▶ Required work
#1 Answer these questions about the account of the 30th birthday party:
(a) In what room was the party held?
(b) About how many people came to the party?
(c) What age did the writer's niece turn, and how many days before the writer's birthday?
#2 Write what comes next in the account of the 30th birthday party, continuing from its last sentence.

▶ Source document
---

Saturday was another wonderful birthday celebration. Mom had traded in the usual tradition of several smaller gifts for one large gift in the form of a party to celebrate my 30th birthday. We know each other so well that she would have had difficulty making the party a surprise, but it was great just the same. However, there was a surprise after all and it came when I walked through the door of our church fellowship hall and found that my mother had set up several tables worth of photos and memorabilia representing my life. I felt like it was a “This is Your Life” moment. I walked across the room and looked over the tables where my old girl scout uniforms were hanging, the dress I came home from the hospital was laying along with my birth announcement and hospital bracelet, my first book bag was sitting out, a photo album containing memories of my childhood was open, announcements from graduations were set in front of graduation pictures, and many, many photos of me with those I have loved most in my life. My mom included most everything I’ve done over my last 30 years (at least everything she still had at her house – she later commented she wished she hadn’t let me take so much stuff to my house when I moved out several years ago). She had my grandparents and other family members with me, friends, even the cats that have been a part of my life. I’m not an outwardly emotional person usually but seeing this overwhelming display my mom had created and then spotting, in the middle of these precious items, a couple of pictures of my father holding me at the hospital 30 years ago, I couldn’t help it, it brought a knot to my throat and a few tears to my eyes. Oh how I miss him and wished he could have been here for this…
After I recovered from that incredible surprise, the guests started arriving. One by one they came through the door and I simply felt honored by their attendance. Each one holds a special place in my heart. Uncles and aunts, cousins, former neighbors, coworker friends, my youth discipleship leader, childhood friends, my brother and my precious niece (who turned one only five days before my birthday) all were there and all mean so much to me. All in all, around 40 people came. It was such a blessing to have them in one room for one night. I was actually fighting back tears of joy for most of the evening – again, completely unlike me. I had wanted to say a few words about how much they all meant to me and how blessed I feel to know each of them, how much they have each added to my life and thank them for all of their support, love, and friendship all these years… but the words just wouldn’t come. In the wake of emotion I couldn’t get the words out and I also forgot to thank publicly the most important person in the room, my mother, for all of her hard work putting the party together. I know it took a lot of time, effort, money and patience to pull it all into place and I am so grateful to have a mother that wanted to do it. I am so lucky. It was a wonderful night.

---

▶ Provided material
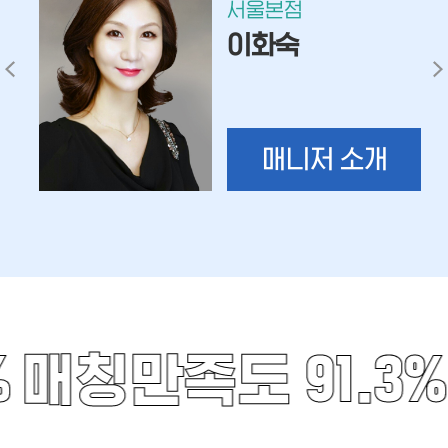
서울본점
이화숙
매니저 소개
%
매칭만족도 91.3%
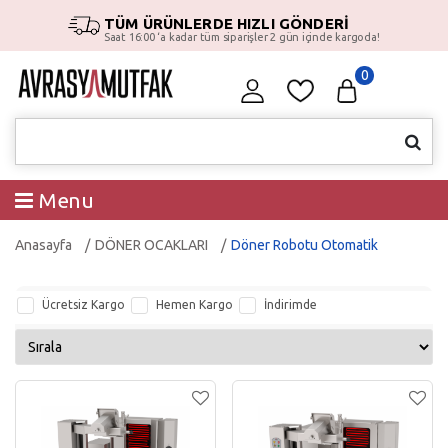
TÜM ÜRÜNLERDE HIZLI GÖNDERİ
Saat 16:00 ‘a kadar tüm siparişler 2 gün içinde kargoda!
0
Menu
Anasayfa
DÖNER OCAKLARI
Döner Robotu Otomatik
Ücretsiz Kargo
Hemen Kargo
İndirimde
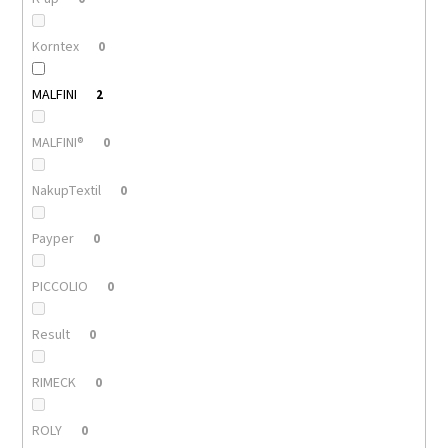
Korntex
0
MALFINI
2
MALFINI®
0
NakupTextil
0
Payper
0
PICCOLIO
0
Result
0
RIMECK
0
ROLY
0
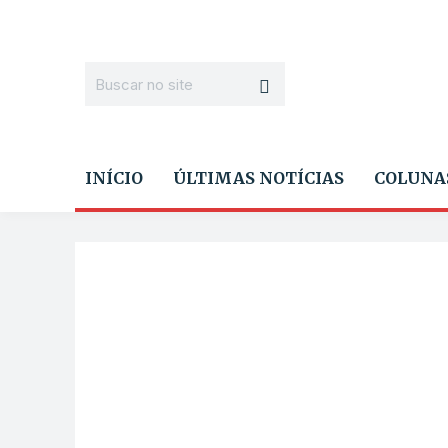
INÍCIO
ÚLTIMAS NOTÍCIAS
COLUNA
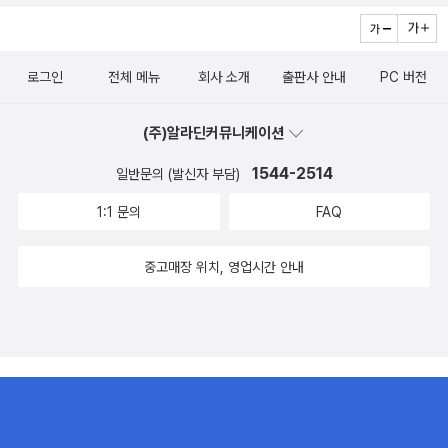
피크닉을 나온 집들이 많아 아이들의 고함 소리와 웃음 소리가 끊이
독덕분에 산책을 하거나 뜨개를 할 때 귀로 들었던 책들이 포함이 되
질 않았다.한적한 곳에 살고 있어 그런지 사실 아이들을 많이 볼 수가
어 숫자가 더 늘었을 수도 있다.암튼 읽었던 책들 중 가장 좋았던 책들
없었는데 집 밖을 나와 뛰어 노는 아이들을 보니 같이 즐거워졌다.남
은 대부분 소설에 해당되었다. 특히나 한국소설을 부러 많이 찾아 읽
로그인
전체 메뉴
회사 소개
출판사 안내
PC 버전
편과 둘이서 와! 하고 동시에 탄성이 나왔다.이제 50대 중년 대열에
었던 해였기에 아무래도 한국소설이 눈에 많이 밟혔다.읽었던 순서
확실히 발을 들여놓아서 그런지 종종 어린 아이들을 보면 저절로 입
목차를 찬찬히 훑었다.책을 읽으면서 좋았던 기억과 감동이 되살아나
(주)알라딘커뮤니케이션
이 벌어진다.길을 건너 좀 더 규모가 큰 공원으로 갔더니 음악 소리가
는 제목이 눈에 들어왔던 순서대로 기록해보자면…백수린 작가의 <
1544-2514
일반문의 (발신자 부담)
들려 뭐지? 궁금해 뛰어갔다.아마츄어 공연단들의 춤과 노래 공연이
봄밤의 모든 것>마침 작년 늦은 봄에 읽었던 것 같다. 아닌가? 초여
있었다.노래는 이미 끝나버려 못 들었는데 댄스팀 춤 공연을 지켜봤
1:1 문의
FAQ
름에 읽었던가? 계절이 뭐가 중요하겠느냐만 작가의 문체는 봄밤의
다.자유자재로 흔들어 버리는 팔과 다리. 그리고 파도 물결치는 허리
차가운 바람이 훅 스쳐 닭살이 오소소 돋아난 자리에 뭔가 따뜻한 봄
의 웨이브와 그에 맞춰 넘실거리는 긴 머리카락.젊은 관절들이 부러
중고매장 위치, 영업시간 안내
기운의 바람이 다시 불어 찬기운을 가시게 해주는 느낌이랄까.앞서
워 넋을 놓고 바라봤다.남편은 보다가 지겨웠는지 빨리 걷자고 자꾸
읽었던 소설보다 분명 더 성숙한 느낌을 갖게 해 준 소설집이었다. 백
잡아끄는데공연을 준비한 젊은이들의 땀과 노력을 생각하면 좀 더 자
수린이란 작가의 책을 꽂아둔 책장을 보면 나는 그냥 해사하게 웃을
리를 지켜줘야지 않을까, 싶어 내가 남편 팔을 붙잡고 조금 더 보고 가
수 있다. 나에겐 그런 작가이므로.김애란 작가의 소설은 3권을 읽었
자고 못 움직이게 막았다.춤을 잘 춰서 멋져 보이기도 했지만 무언가
다.<침이 고인다>, <비행운>, <안녕이라 그랬어>앞의 두 권은 사다
에 열정을 다해 다 쏟아내는 그 젊은 열기가 부러워 발을 멈추게 하는
놓고 한참을 묵혔다가 이제사 읽었는데 읽다보니 뭐랄까. 작가의 20
것 같다.구경하시는 어르신들도 눈에 띄던데 아마도 나와같은 생각이
대, 30대, 40대의 문체가 변화하는 게 느껴져 재미있었고 세상을 바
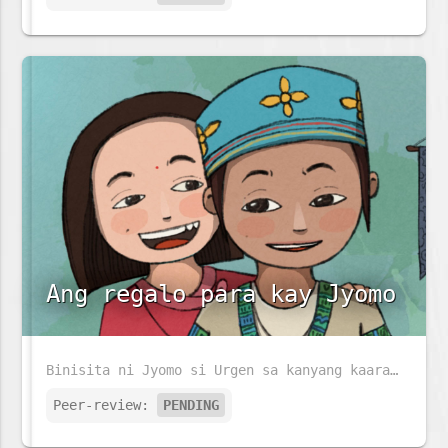
Ang regalo para kay Jyomo
Binisita ni Jyomo si Urgen sa kanyang kaarawan. Siya ay nabighani sa bagay na nasa dingding. Malalaman kaya niya kung anu ito?
Peer-review:
PENDING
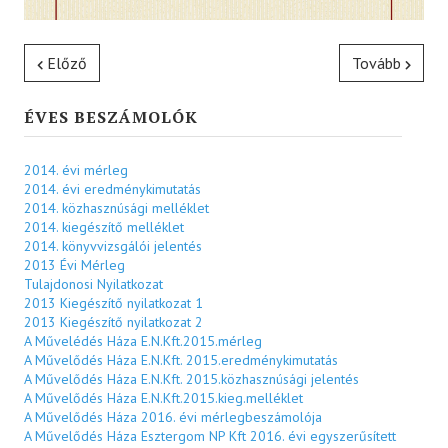
Előző
Tovább
ÉVES BESZÁMOLÓK
2014. évi mérleg
2014. évi eredménykimutatás
2014. közhasznúsági melléklet
2014. kiegészítő melléklet
2014. könyvvizsgálói jelentés
2013 Évi Mérleg
Tulajdonosi Nyilatkozat
2013 Kiegészítő nyilatkozat 1
2013 Kiegészítő nyilatkozat 2
A Művelédés Háza E.N.Kft.2015.mérleg
A Művelődés Háza E.N.Kft. 2015.eredménykimutatás
A Művelődés Háza E.N.Kft. 2015.közhasznúsági jelentés
A Művelődés Háza E.N.Kft.2015.kieg.melléklet
A Művelődés Háza 2016. évi mérlegbeszámolója
A Művelődés Háza Esztergom NP Kft 2016. évi egyszerűsített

---

▶ Results
#1
(a) The church fellowship hall.
(b) Around 40 people.
(c) She turned one, five days before the writer's birthday.

#2
As I’ve thought about that evening since, I’ve realized something, not that I didn’t already know this but it has just been impressed upon me again through this event. But its those people who make my life what it is. It isn’t the stuff I buy or what I have, it isn’t the job I’m in or how many people look up to me, it isn’t power or money or hobbies… it is simply people. It is who I let into my life, who I allow to grab hold of a piece of my heart so I can carry them with me always. These special individuals that I laugh with and cry with, that I talk to, that I share memories with, that I let teach me things and open me up to experiences and interests… these people, both now and the ones that have already passed on, well, they are my life – This is My Life.